**TEXTO DE ESTUDIO**:
+--

El campamento se creó en 2012, quince meses después del inicio del conflicto. Hoy viven ahí, hacinados y en pésimas condiciones sanitarias, más de 80 mil personas, la mitad son niños. Es la quinta ciudad de Jordania. No llueven bombas pero diversas organizaciones sociales denuncian que muchos refugiados no reciben adecuada educación ni atención médica y que a diario se producen robos y violaciones.
“Papá pensó que solo nos quedaríamos unos meses, ya llevamos cuatro años acá”, dice resignado Bassam. Lakash, sus tres hermanos y su padre hicieron de una tienda de campaña su nueva casa. Como muchos otros hijos de la guerra las cicatrices las cargan fuera y dentro del cuerpo. Ambos se volvió chicos silenciosos y violentos. Fue su manera de enfrentar su nueva realidad. La hermana de Bassam, directamente, había dejado de caminar.
“Al principio no había escuela así que pasé los primeros seis meses sentado en la carpa haciendo nada. Era muy polvoriento y nos enfermábamos siempre”, recuerda Lakash. Cuando hubo un lugar para aprender, Bassam se negaba a ir. “Estaba irreconocible”, confiesa su padre, que ahora mantiene a él y a sus hermanos y hermanas con un pequeño restaurant en el que trabaja todo el día. “Empezó a meterse en problemas, era otra persona”.
Las peleas callejeras entre banditas, además del fútbol de decenas contra decenas de pibes atrás de un sucedáneo de pelota, son de las pocas actividades que mantienen activa a la juventud en Al Za’atari. Un tercer Mohammed, Al-Akrad de apellido, 34 años, campeón sirio y árabe de lucha deportiva, conoció a nuestros Mohammeds así, cuando estaban a las piñas contra otros nenes.

+--

**MATERIAL PROPORCIONADO**:
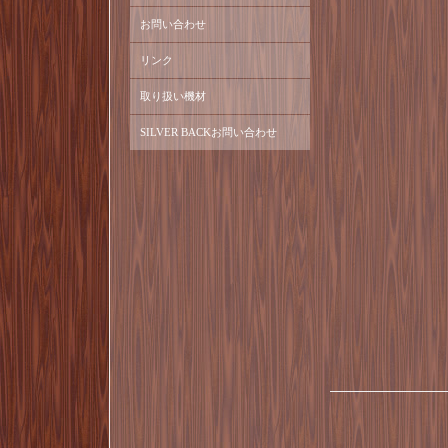
お問い合わせ
リンク
取り扱い機材
SILVER BACKお問い合わせ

+--

**TUS TAREAS**:
(1) Reproduce el fragmento del texto sobre el campamento de Al Za'atari que empieza en "El campamento se" y termina en "dejado de caminar.".
(2) ¿Cuántas personas viven hoy en el campamento, según el texto sobre Al Za'atari?
(3) Resume en tres oraciones el texto sobre el campamento de Al Za'atari.

**RESPUESTAS DEL EJERCICIO**:
(1)
El campamento se creó en 2012, quince meses después del inicio del conflicto. Hoy viven ahí, hacinados y en pésimas condiciones sanitarias, más de 80 mil personas, la mitad son niños. Es la quinta ciudad de Jordania. No llueven bombas pero diversas organizaciones sociales denuncian que muchos refugiados no reciben adecuada educación ni atención médica y que a diario se producen robos y violaciones.
“Papá pensó que solo nos quedaríamos unos meses, ya llevamos cuatro años acá”, dice resignado Bassam. Lakash, sus tres hermanos y su padre hicieron de una tienda de campaña su nueva casa. Como muchos otros hijos de la guerra las cicatrices las cargan fuera y dentro del cuerpo. Ambos se volvió chicos silenciosos y violentos. Fue su manera de enfrentar su nueva realidad. La hermana de Bassam, directamente, había dejado de caminar.

(2) Más de 80 mil personas, la mitad de ellas niños.

(3) El campamento, creado en 2012, alberga a más de 80 mil personas hacinadas y en pésimas condiciones sanitarias, y diversas organizaciones denuncian falta de educación y atención médica, además de robos y violaciones diarios. Bassam y Lakash, como muchos hijos de la guerra, cargan cicatrices dentro y fuera del cuerpo; al principio no había escuela, y cuando la hubo, Bassam se negaba a ir y empezó a meterse en problemas. Las peleas callejeras y el fútbol son de las pocas actividades que mantienen activa a la juventud del campamento.